**Problem statement**
When you copy the entries, omit the images and keep every word as it is.

=== Section Start ===

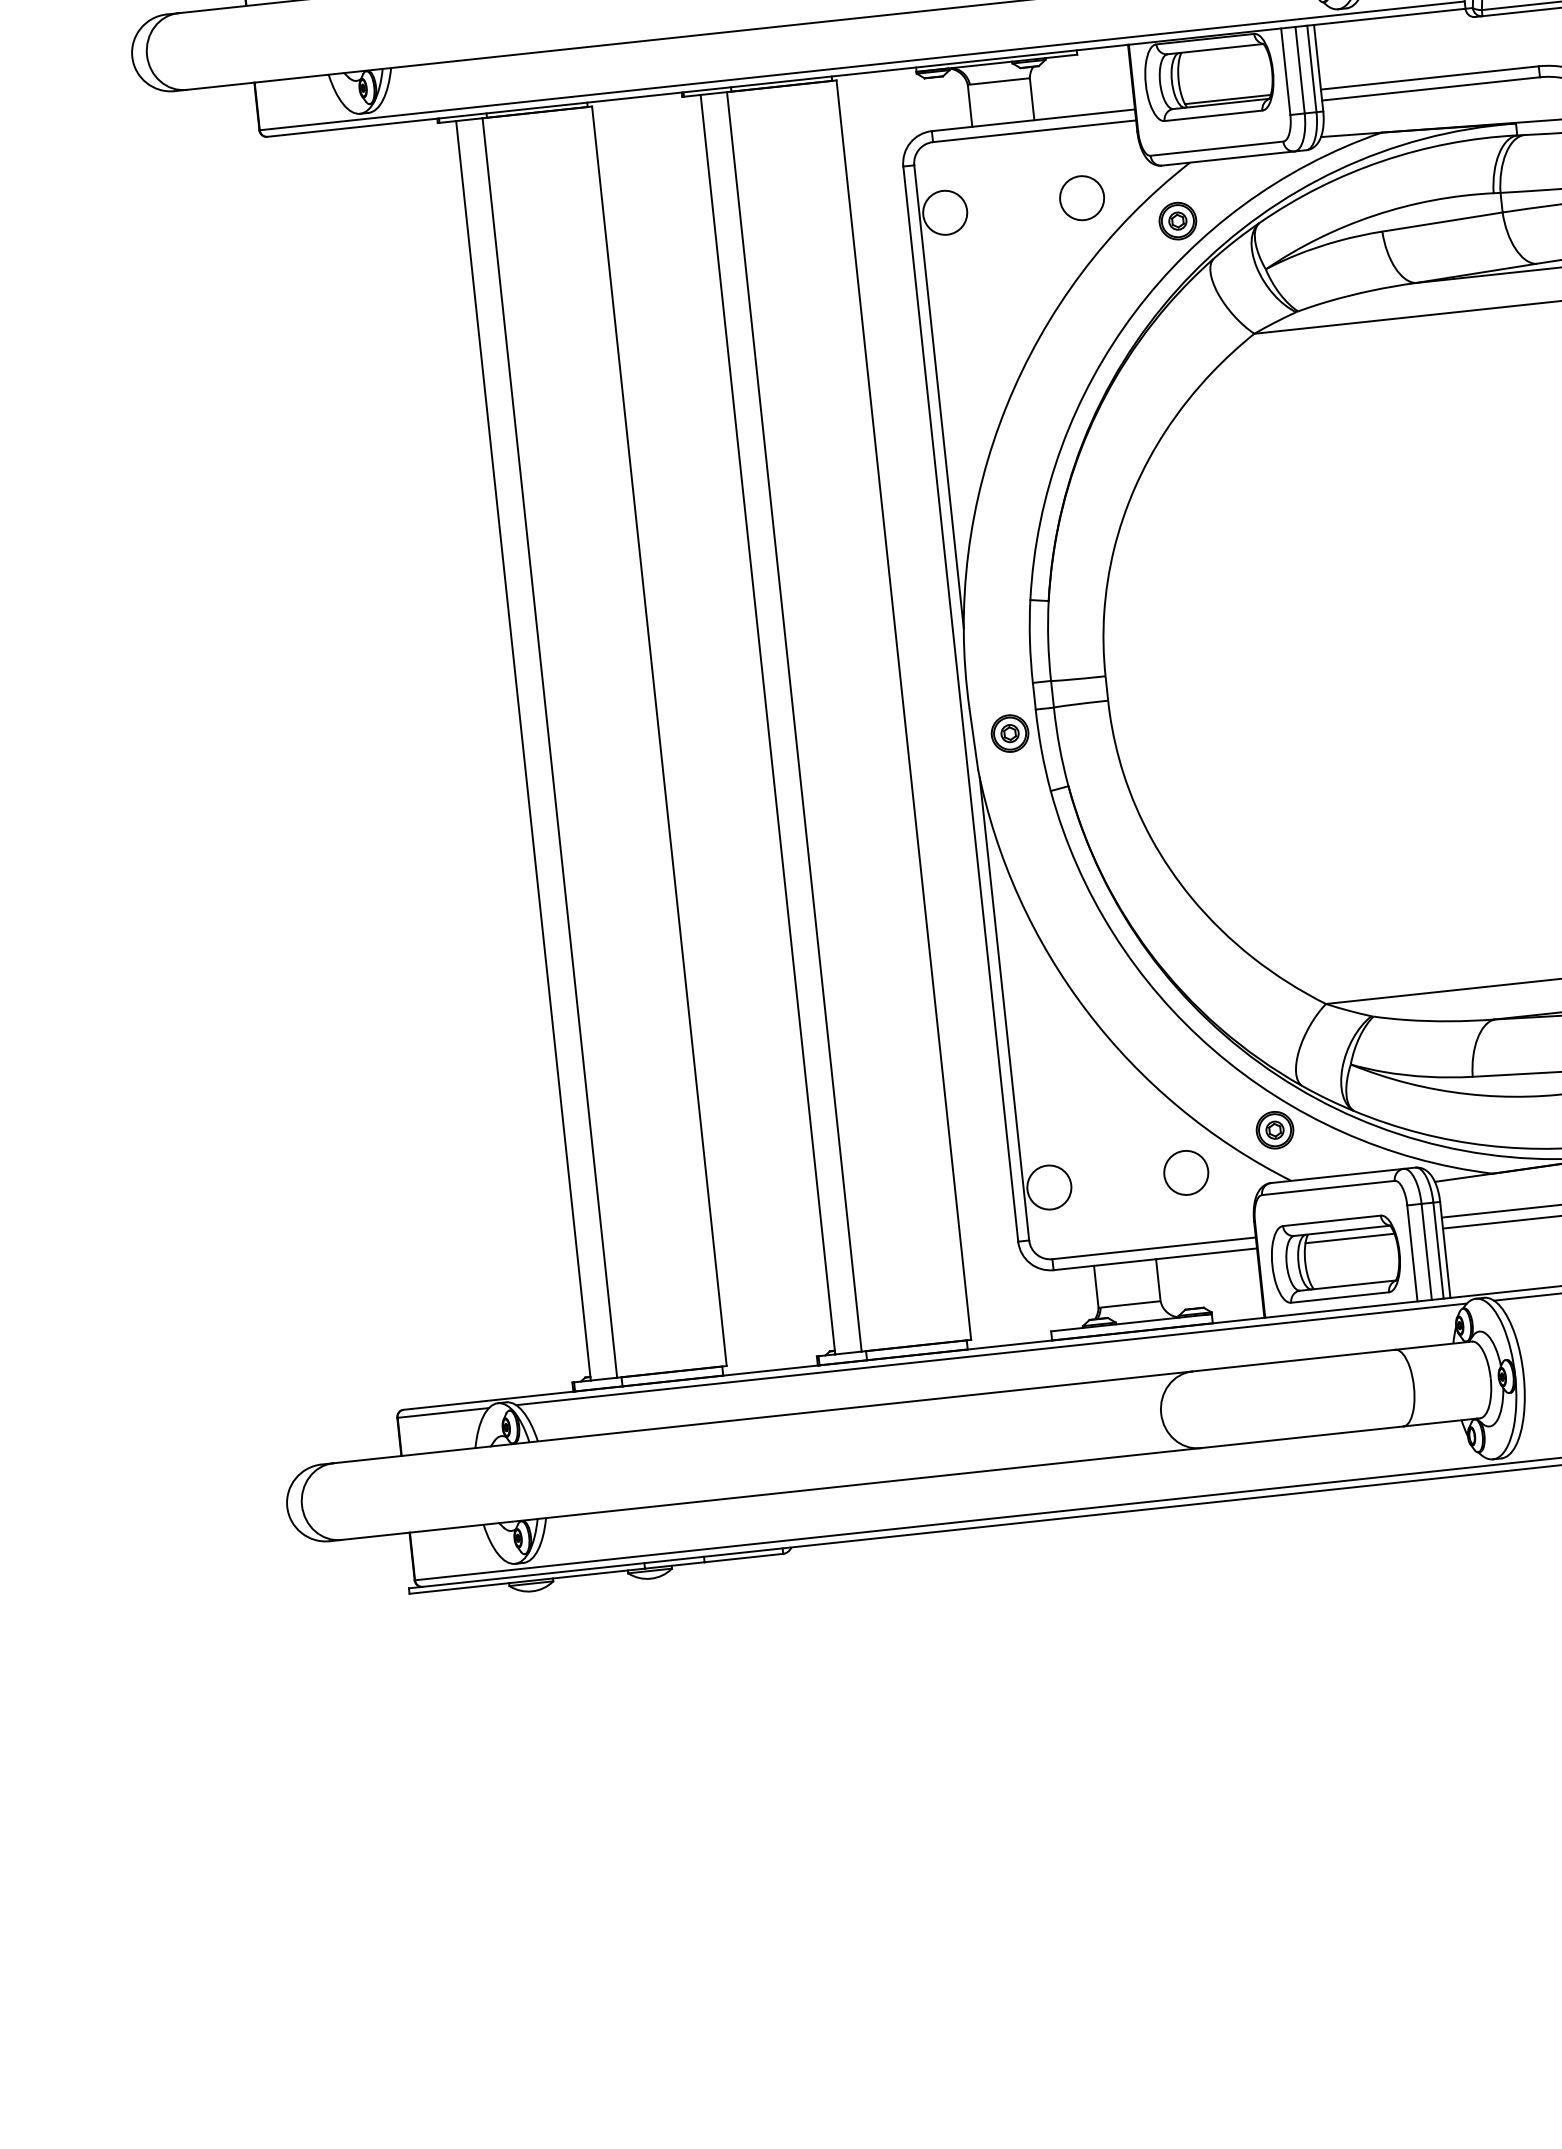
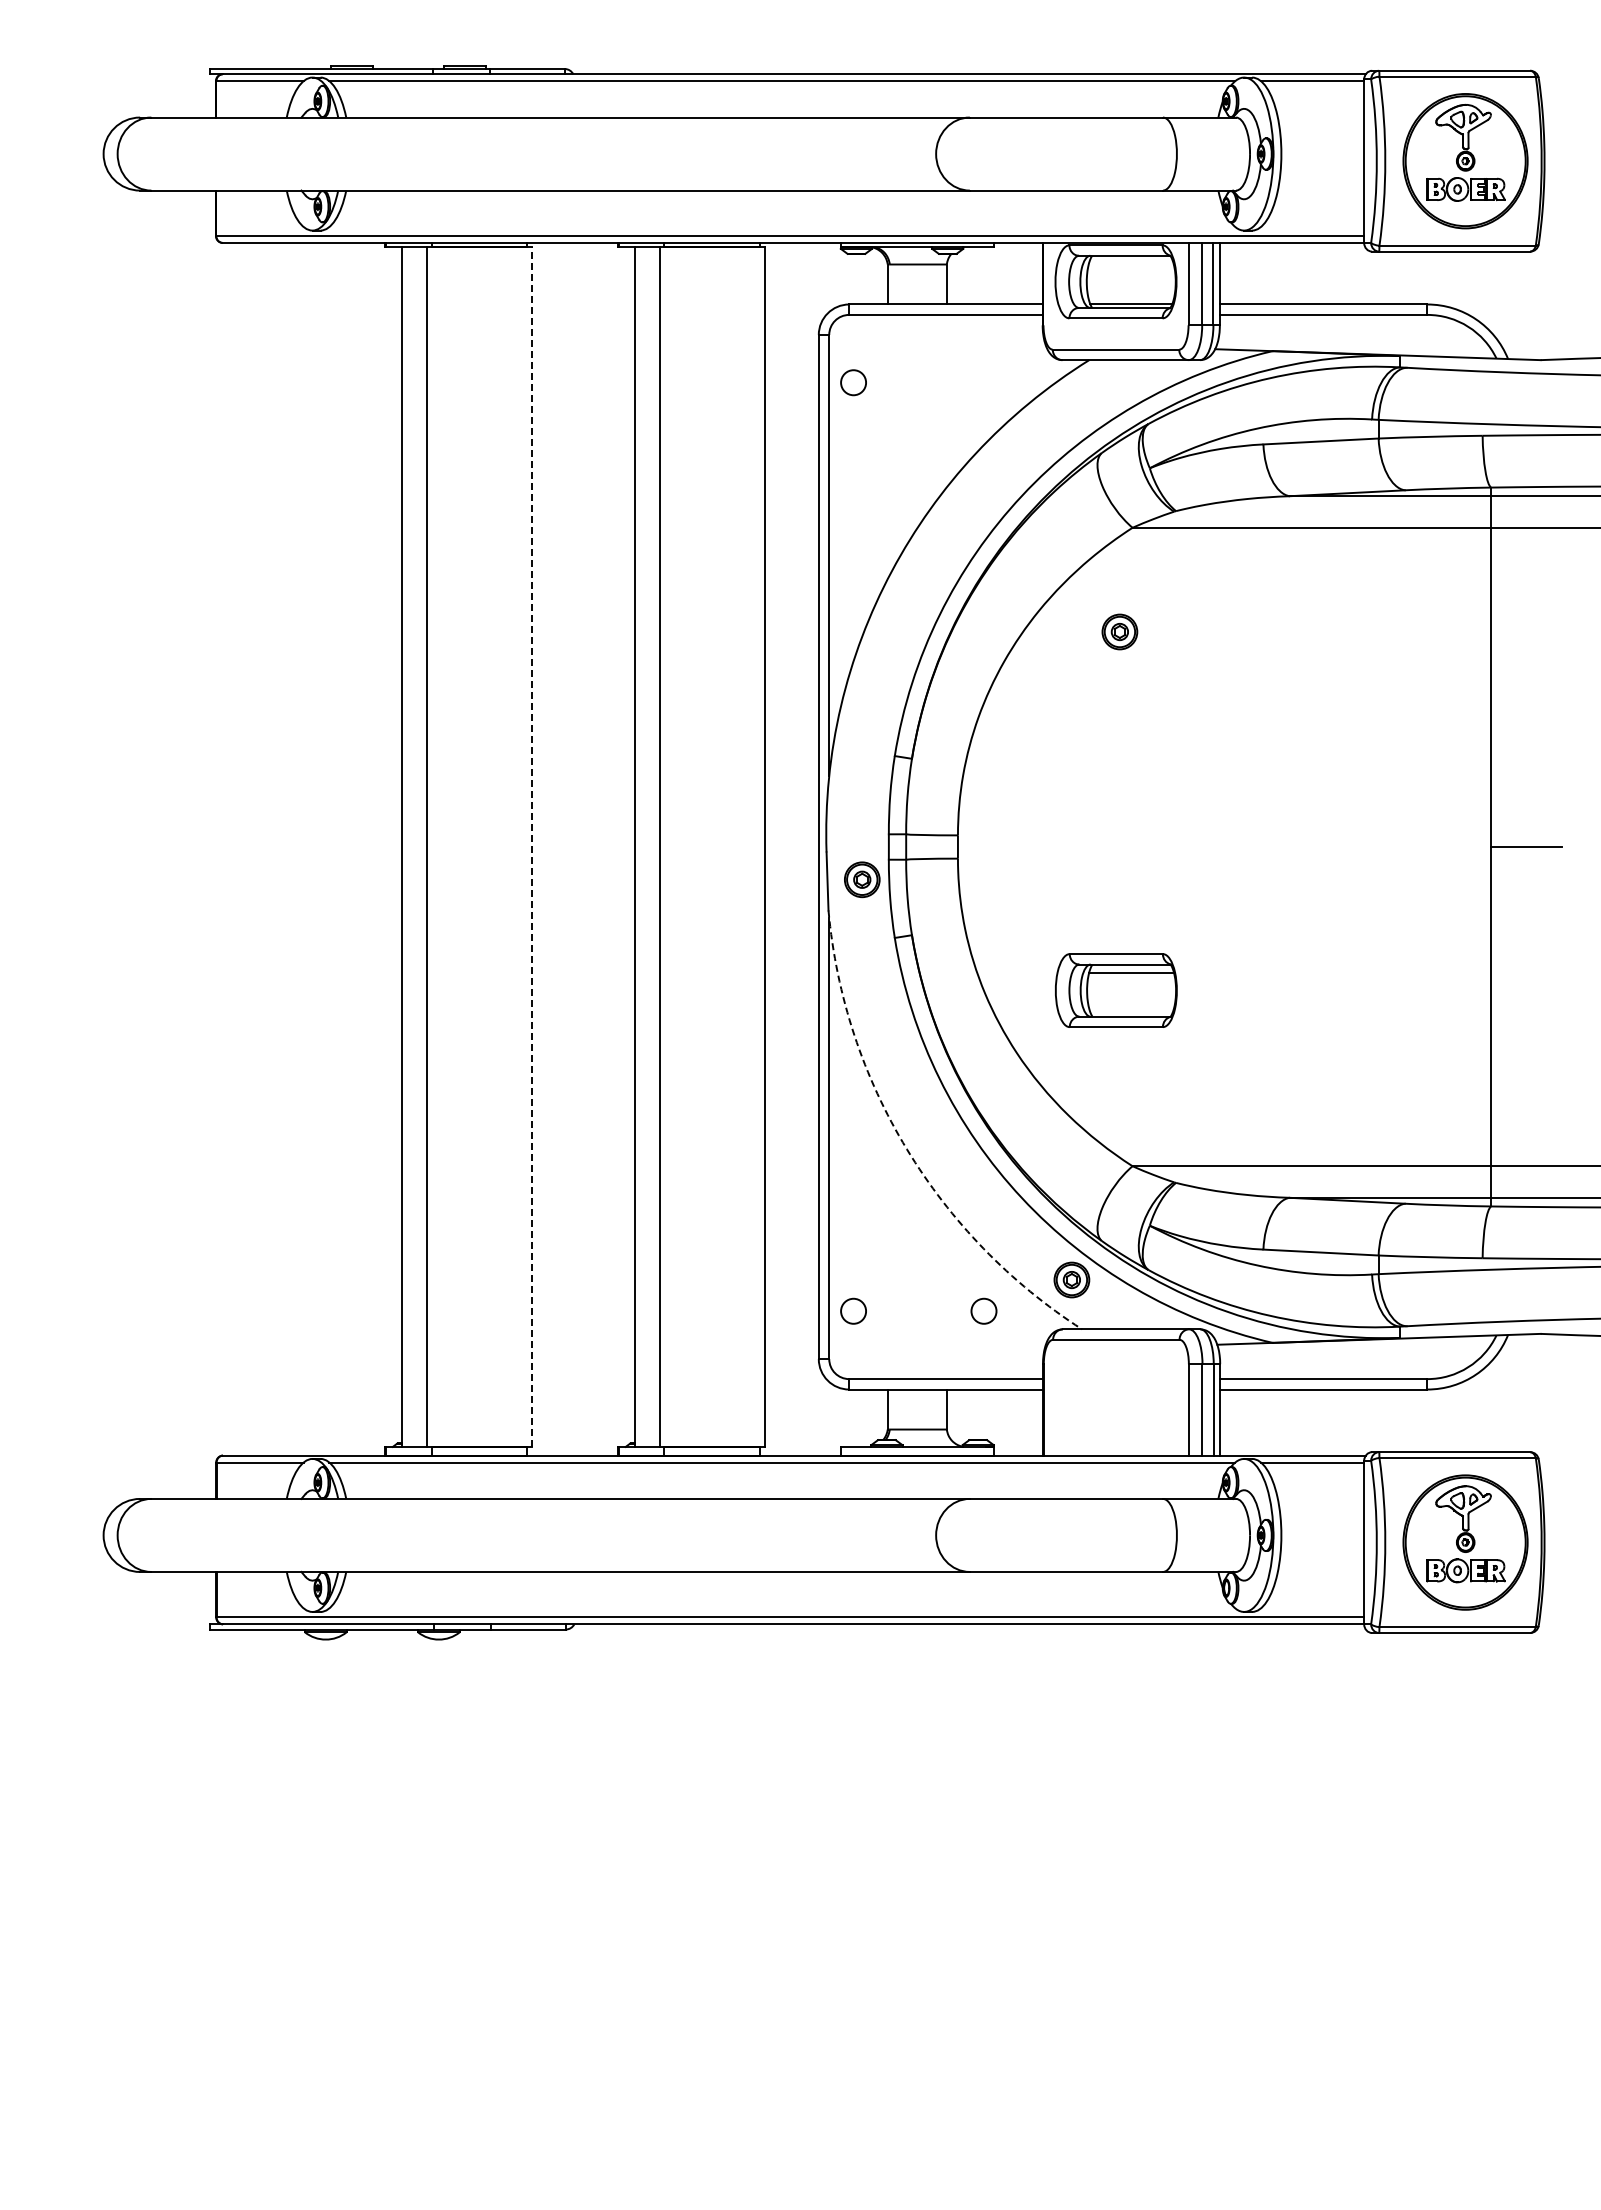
circle: (1081, 197) -> (983, 382), removed
circle: (945, 212) -> (853, 382), size x0.6
part: (1177, 220) -> (1119, 631), moved
line: (659, 736) -> (531, 847), solid -> dashed
arc: (1086, 1011) -> (906, 1149), solid -> dashed
circle: (1185, 1173) -> (983, 1311), size x0.6
circle: (1049, 1187) -> (853, 1311), size x0.6
part: (1336, 1259) -> (1116, 990), moved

=== Section End ===

**Task answer**
circle: (1081, 197) -> (983, 382), removed
circle: (945, 212) -> (853, 382), size x0.6
part: (1177, 220) -> (1119, 631), moved
line: (659, 736) -> (531, 847), solid -> dashed
arc: (1086, 1011) -> (906, 1149), solid -> dashed
circle: (1185, 1173) -> (983, 1311), size x0.6
circle: (1049, 1187) -> (853, 1311), size x0.6
part: (1336, 1259) -> (1116, 990), moved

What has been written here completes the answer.